<<<<

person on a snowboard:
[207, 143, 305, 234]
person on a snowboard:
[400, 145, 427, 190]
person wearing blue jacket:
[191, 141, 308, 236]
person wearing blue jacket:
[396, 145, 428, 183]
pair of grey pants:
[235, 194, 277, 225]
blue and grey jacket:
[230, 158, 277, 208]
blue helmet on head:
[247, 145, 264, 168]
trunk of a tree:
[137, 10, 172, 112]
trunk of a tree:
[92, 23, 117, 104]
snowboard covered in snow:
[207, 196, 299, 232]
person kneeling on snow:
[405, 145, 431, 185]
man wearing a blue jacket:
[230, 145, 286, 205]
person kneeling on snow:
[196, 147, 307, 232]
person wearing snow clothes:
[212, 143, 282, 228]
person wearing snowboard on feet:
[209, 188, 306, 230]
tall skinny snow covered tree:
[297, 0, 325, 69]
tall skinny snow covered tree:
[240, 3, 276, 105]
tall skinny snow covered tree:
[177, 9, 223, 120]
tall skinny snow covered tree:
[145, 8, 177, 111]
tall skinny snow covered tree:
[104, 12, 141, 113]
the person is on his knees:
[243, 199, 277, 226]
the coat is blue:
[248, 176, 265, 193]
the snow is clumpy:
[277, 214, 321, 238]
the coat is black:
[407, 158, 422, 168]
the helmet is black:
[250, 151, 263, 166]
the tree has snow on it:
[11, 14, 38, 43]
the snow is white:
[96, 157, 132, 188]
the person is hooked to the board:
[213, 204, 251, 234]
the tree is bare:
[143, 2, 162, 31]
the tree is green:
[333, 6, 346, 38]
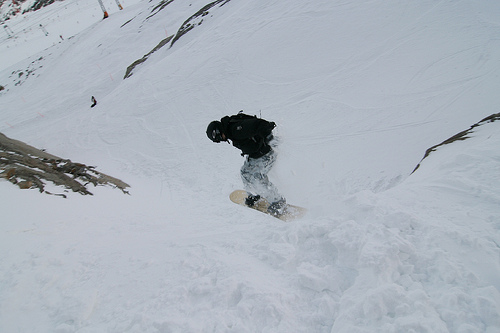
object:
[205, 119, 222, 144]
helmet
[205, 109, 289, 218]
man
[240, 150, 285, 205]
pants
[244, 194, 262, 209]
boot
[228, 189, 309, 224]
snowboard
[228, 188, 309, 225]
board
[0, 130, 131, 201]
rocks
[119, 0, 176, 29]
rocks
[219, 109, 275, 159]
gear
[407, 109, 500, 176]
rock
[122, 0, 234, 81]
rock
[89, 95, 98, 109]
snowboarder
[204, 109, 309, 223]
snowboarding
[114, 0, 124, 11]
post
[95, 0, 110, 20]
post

>>>>
<<<<

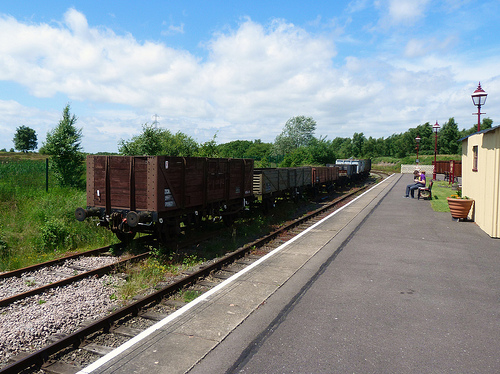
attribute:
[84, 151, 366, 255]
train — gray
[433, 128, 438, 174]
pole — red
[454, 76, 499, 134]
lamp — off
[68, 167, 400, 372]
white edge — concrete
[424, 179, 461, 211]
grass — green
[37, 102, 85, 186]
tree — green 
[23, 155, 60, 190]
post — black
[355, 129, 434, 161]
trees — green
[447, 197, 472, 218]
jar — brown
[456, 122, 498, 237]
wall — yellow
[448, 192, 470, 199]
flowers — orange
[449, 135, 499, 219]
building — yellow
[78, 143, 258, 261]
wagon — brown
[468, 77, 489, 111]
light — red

>>>>

Count the lines in the listing above that contain the word "person", and give only the number.

10